Somewhere in Lower Manhattan, an AI is doing its tenth-thousandth pivot table.
It is 11:47 p.m. on a Tuesday in 2026. A few floors above a coffee shop in New York, a screen flickers with what looks like Salesforce. It isn't. It's a replica of Salesforce, every dropdown faithful, every quirk preserved, every loading spinner punctually annoying. Inside the replica, an AI agent is trying - again - to update an opportunity stage without breaking the parent record. It fails. It tries a different click. It fails. It tries something a human would never try, and somewhere in a neighboring office, a researcher watches, leans back, and says, almost to herself, "There we go."
This is Fleet AI. Not a model. Not an app. A gym. Specifically, a gym where the next generation of software agents lifts the digital equivalent of weights, eats the digital equivalent of broccoli, and learns the difference between confidence and competence.
The picks-and-shovels of the agent economy.
If 2024 was the year of the foundation model and 2025 was the year of the demo, 2026 is the year someone finally asks the obvious question: where, exactly, do agents learn to do the work?
Fleet's answer is unglamorous and very lucrative. Agents learn the way humans do - by repetition, by feedback, by being wrong inside a room where being wrong is cheap. Fleet builds the room. The room looks like Excel. Or Salesforce. Or whatever software your team actually uses on Wednesdays. Inside that room, models can fail at a million tickets before they ever touch a real one.
The customer list reads like the guest list of an AI dinner party: frontier labs, hyperscalers, large enterprises that have noticed their existing data is not enough. They don't want a chatbot. They want an agent that arrives on day one already fluent in the company's stack.
Numbers that matter.
Nicolai Ouporov has a thesis about work.
Nic Ouporov, co-founder and CEO, is the kind of person who can describe the labor market and a reinforcement-learning loop in the same sentence and have both make sense. His thesis is simple, and he says it often: humanity is moving from doing work to directing it. Soon every person will be a manager. The catch is that the new hires will be agents, and the agents will need training.
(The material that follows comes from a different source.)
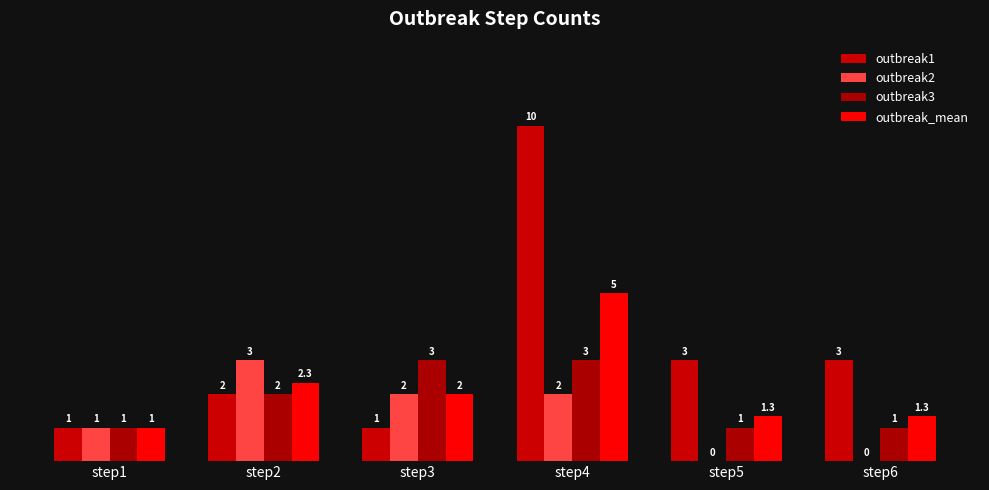

What is the average value of the outbreak3 series?

1.8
The team he assembled looks less like a startup and more like a stage of "Ocean's Eleven" for AI: alumni of Anthropic, xAI, Meta Superintelligence, Essential AI, Contextual AI, Mercor, Docker, Citadel, Jane Street, Cruise. The Cruise alumni are the tell. Cruise spent years building simulators for self-driving cars before the cars ever drove themselves. Fleet is doing the same thing for software.
Three products. One bet.
Training Gyms
Faithful replicas of the software teams use - Salesforce, Excel, internal tools. Agents practice. Humans supervise. The reward signal is real because the environment is real.
RL Environments
Bespoke reinforcement-learning environments built for frontier labs, hyperscalers, and enterprises. The hard data that doesn't exist yet, manufactured to spec.
Drop-In Assistants
Agents who arrive at a customer already fluent in the customer's stack. Less "set me up" and more "ready, what's first."
How we got here.
Engineers, researchers, and artists.
Fleet describes the team as engineering-first, but the public bios mention researchers and artists, which is a small detail and a large signal. The product is, at root, a believable world. Building believable worlds is what artists do. Building them in code is what engineers do. Doing it at the granularity of real software is what researchers do.
The vibe, from the outside: quiet lab, loud customer base. Few interviews. No splashy launch video. The kind of company that lets the round speak first.
On camera.
It is 11:48 p.m. The pivot table works.
One floor up from the coffee shop, the AI updates the opportunity stage correctly. The parent record holds. The researcher writes a single line of feedback and the model takes the lesson home. Tomorrow, a different agent will fail in a different replica of a different piece of software, and someone will watch, and write another line.
The thing about gyms is that no one talks about them at the medal ceremony. You hear about the gold and you hear about the athlete, and you almost never hear about the room with the wooden floors. Fleet is fine with that. Their bet is that in a decade the most important sentence about modern work will be: the agents that do it were trained somewhere. And the somewhere will be a few floors above a coffee shop in New York, where a screen, mistaken for Salesforce, taught a generation of software workers how to work.